The big issue for me is that the feed items aren't always showing all the content - sometimes the body is missing, and sometimes it's not showing by default but when I go in and edit, it's there and all I have to do is save it to get it to show. I'm so lost, been trying to fix this for a few days now.

Setup:

Drupal 6.14
FeedAPI 6.x-1.9-beta1
FeedAPI Node 6.x-1.9-beta1
FeedAPI Mapper 6.x-2.0-alpha3
Common syndication parser 6.x-1.9-beta1
FeedAPI Inherit 6.x-1.9-beta1
FeedAPI Taxonomy Compare 6.x-1.4

Eric_A’s picture

Status: Active » Needs work
FileSize
2.46 KB

Follow up on #22. I know it's not against HEAD but perhaps this 5.x-1.5 patch gets someone started who has time and deeper knowledge of FeedAPI.

EDIT: #324797: Duplicate items when update items enabled http://drupal.org/node/324797#comment-1607302
All that is missing in that issue is a complete solution for 5.x.

deltab’s picture

subscribing, same issue with 6.x

Anonymous’s picture

subscribing, same issue with 6.x

with simple pie as my XML parser of choice

jannalexx’s picture

Version: 6.x-1.5 » 6.x-1.9-beta2

subscribing, same issue with 6.x

Eric_A’s picture

A fixed (duplicate) 6.x issue is here: #324797: Duplicate items when update items enabled

Summit’s picture

If it is fixed in june in 6.x ..how can it still occur?

jannalexx’s picture

unfotunatelly this was never fixed for me. fuzzy behaviour on dublicated content on cron runs, nodes made from feedapi / simplepie parser / cache lifetime in seconds:30

Eric_A’s picture

Are any of you not using Drupal 6.14 and not using Poormanscron 1.x?
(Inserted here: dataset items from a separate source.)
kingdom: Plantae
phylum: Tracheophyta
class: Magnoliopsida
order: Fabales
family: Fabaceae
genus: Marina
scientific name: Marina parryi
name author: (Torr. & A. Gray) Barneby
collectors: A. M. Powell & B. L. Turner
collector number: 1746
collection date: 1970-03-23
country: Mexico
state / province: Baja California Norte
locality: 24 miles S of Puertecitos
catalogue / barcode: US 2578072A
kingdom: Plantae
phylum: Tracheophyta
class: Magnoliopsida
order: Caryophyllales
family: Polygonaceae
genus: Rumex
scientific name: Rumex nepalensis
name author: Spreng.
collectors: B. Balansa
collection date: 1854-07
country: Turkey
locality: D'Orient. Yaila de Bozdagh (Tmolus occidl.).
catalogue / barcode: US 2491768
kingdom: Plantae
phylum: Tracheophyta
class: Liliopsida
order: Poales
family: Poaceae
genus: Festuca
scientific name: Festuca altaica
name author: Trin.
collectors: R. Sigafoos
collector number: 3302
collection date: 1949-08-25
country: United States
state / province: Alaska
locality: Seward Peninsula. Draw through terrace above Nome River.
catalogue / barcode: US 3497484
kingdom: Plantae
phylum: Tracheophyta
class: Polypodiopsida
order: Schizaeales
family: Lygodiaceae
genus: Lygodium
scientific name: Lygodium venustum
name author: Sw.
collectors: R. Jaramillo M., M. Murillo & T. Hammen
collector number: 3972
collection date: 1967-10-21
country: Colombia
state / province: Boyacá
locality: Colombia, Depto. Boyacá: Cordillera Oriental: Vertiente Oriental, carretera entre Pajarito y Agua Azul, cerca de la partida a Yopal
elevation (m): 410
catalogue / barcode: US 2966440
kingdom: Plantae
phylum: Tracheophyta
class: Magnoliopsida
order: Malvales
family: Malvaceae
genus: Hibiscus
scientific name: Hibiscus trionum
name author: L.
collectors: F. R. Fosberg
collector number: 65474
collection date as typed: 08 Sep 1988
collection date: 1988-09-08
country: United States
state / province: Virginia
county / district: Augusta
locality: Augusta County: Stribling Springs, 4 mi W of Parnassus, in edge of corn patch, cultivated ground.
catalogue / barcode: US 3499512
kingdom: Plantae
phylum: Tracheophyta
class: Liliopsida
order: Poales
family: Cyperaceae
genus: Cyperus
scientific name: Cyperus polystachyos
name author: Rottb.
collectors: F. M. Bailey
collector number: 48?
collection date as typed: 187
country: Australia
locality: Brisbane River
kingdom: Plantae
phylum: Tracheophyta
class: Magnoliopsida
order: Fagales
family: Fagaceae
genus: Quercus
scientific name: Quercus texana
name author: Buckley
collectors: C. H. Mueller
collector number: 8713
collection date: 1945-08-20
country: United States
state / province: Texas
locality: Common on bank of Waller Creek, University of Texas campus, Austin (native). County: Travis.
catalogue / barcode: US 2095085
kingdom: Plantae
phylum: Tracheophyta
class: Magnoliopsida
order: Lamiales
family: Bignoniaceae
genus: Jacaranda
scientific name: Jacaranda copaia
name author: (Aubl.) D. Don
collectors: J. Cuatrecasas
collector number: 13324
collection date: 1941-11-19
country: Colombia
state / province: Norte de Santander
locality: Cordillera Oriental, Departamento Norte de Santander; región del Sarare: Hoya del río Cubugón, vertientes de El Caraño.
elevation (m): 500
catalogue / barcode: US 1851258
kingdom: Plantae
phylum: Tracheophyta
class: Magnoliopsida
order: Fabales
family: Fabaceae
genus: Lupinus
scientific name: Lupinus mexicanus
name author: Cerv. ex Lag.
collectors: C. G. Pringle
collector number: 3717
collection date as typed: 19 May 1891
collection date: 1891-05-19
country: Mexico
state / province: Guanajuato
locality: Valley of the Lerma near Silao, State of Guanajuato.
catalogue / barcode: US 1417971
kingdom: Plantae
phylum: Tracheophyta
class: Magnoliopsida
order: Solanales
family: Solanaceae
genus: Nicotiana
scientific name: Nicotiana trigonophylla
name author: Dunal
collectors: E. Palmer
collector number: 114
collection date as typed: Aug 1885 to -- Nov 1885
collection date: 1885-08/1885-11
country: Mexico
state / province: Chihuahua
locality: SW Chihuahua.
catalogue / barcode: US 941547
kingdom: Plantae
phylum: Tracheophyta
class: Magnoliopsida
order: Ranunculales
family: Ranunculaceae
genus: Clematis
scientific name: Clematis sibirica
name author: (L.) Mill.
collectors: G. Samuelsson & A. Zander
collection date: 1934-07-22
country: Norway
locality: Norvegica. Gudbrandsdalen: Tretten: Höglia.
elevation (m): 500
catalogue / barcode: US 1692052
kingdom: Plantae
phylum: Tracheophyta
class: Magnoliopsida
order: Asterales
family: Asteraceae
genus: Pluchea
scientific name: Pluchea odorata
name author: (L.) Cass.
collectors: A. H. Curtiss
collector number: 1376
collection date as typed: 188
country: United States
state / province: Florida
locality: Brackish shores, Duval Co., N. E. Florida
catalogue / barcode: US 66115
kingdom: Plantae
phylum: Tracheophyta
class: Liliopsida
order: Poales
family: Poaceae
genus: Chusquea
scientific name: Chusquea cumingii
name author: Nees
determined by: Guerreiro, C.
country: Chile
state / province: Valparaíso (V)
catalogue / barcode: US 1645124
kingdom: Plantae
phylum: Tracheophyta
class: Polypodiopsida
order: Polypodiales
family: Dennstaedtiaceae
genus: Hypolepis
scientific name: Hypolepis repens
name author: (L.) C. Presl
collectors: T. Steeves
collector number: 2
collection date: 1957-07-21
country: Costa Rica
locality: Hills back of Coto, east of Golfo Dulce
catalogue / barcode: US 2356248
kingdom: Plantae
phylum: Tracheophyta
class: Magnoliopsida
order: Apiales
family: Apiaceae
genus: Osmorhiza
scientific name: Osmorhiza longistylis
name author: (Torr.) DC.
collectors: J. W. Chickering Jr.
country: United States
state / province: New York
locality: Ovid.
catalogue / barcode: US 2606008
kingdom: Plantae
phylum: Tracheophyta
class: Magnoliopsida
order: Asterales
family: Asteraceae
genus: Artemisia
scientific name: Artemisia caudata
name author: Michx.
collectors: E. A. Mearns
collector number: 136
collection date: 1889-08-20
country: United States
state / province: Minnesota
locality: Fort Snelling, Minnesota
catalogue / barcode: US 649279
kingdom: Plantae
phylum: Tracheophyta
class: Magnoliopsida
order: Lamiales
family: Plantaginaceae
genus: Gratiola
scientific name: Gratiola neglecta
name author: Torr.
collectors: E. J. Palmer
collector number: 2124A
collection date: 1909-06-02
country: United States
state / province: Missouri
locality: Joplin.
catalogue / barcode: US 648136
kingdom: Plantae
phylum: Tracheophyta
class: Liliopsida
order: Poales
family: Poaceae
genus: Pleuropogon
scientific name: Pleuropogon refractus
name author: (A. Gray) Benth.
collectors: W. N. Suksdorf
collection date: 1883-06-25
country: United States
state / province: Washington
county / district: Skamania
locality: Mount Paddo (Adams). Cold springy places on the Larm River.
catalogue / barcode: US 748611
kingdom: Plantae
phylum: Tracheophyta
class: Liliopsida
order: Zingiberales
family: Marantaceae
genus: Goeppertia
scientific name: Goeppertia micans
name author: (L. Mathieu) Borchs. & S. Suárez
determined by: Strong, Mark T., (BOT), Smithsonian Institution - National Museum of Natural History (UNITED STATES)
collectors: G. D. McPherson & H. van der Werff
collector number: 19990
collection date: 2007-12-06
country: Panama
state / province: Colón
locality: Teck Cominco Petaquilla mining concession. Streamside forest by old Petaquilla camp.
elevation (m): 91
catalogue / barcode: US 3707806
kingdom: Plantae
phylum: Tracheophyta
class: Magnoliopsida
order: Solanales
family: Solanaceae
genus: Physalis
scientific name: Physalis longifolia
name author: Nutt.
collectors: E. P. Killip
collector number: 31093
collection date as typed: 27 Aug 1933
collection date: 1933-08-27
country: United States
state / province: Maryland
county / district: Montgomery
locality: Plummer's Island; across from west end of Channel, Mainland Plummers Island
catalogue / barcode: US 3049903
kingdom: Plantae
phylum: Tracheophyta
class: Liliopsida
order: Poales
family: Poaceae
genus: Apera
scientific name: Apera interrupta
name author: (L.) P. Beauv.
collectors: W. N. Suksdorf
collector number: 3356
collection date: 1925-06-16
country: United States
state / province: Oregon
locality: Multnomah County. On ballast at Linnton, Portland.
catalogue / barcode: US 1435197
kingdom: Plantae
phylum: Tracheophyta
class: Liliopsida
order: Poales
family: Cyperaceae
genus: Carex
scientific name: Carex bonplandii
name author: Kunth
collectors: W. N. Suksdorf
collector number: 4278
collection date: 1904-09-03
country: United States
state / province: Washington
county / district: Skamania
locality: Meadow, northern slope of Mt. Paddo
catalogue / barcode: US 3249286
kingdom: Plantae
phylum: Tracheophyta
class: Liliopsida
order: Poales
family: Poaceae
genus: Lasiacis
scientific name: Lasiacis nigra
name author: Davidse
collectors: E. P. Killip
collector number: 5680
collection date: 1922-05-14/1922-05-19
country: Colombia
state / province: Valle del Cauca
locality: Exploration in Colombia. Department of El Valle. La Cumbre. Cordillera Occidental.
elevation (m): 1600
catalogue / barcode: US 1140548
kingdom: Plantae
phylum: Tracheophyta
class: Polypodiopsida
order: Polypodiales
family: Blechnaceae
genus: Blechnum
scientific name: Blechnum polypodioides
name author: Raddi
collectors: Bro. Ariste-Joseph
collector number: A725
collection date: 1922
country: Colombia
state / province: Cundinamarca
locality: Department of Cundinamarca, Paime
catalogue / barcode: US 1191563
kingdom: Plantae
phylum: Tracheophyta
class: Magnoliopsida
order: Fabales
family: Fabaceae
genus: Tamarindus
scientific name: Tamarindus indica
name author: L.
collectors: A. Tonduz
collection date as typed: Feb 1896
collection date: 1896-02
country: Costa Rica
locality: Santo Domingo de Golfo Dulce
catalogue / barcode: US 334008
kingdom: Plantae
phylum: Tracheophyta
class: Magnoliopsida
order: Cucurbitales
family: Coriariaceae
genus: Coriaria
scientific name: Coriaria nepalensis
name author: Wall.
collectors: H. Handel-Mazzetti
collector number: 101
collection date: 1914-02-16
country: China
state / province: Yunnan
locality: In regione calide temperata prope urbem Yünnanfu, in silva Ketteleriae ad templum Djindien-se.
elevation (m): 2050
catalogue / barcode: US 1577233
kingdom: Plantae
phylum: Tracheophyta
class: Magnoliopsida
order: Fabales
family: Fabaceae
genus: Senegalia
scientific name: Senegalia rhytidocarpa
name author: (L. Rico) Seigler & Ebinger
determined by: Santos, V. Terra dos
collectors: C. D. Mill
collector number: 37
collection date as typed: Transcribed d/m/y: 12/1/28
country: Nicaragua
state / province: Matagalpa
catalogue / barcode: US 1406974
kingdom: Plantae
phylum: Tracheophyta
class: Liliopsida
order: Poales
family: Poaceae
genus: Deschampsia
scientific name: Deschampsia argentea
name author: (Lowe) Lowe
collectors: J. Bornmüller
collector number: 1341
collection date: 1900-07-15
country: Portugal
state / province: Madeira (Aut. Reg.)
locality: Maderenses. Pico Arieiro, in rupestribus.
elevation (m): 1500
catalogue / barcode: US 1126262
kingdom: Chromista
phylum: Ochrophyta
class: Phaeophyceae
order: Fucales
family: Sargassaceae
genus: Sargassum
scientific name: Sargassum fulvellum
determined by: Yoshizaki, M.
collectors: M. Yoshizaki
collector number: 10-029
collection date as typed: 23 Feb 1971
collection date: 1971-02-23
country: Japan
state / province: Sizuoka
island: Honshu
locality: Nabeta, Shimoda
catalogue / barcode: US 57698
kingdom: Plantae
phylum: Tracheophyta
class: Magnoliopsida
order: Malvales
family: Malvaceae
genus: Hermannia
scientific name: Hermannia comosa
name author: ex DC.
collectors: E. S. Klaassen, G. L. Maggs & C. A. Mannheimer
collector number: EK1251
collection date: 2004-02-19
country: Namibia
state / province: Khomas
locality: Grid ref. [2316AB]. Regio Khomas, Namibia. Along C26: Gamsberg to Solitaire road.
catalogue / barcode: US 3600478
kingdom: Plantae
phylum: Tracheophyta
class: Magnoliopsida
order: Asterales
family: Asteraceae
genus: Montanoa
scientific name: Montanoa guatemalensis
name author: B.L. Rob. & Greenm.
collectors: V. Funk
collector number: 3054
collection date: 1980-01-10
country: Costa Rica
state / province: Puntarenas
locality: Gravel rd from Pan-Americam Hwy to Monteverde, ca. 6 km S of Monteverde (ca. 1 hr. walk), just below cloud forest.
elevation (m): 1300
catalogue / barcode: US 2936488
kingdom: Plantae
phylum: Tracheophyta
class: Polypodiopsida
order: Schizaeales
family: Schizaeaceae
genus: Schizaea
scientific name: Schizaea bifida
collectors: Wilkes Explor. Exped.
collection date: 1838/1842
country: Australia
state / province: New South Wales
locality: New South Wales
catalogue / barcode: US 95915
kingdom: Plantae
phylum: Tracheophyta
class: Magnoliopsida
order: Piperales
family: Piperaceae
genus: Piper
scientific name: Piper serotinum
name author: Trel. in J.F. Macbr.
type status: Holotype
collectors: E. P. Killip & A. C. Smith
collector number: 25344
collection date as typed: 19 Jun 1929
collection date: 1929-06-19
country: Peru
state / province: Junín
If you are using one or both then see if updating to 6.15 and 2.x fixes your problems.

jannalexx’s picture

there is nothing to do with poormanscron as it can happen by simply refreshing feed items
common syndication parser works without dublicated content (dev version tested) so i had to switch to it from simplepie

focal55’s picture

I had duplicate nodes being created with FeedsAPI 6.x-1.x-dev + Drupal 6.16. I was trying to modify the FeedsAPI importer to have a custom content type used when creating nodes from import. My custom content type seemed to cause the duplicates because after I changed the setting back to create new Feed Items it works and does not create duplicates.

meghs’s picture

Hello focal55,can you clarify the solution you give in post, I am facing the same problem. I have also used a custom content type for my feed items.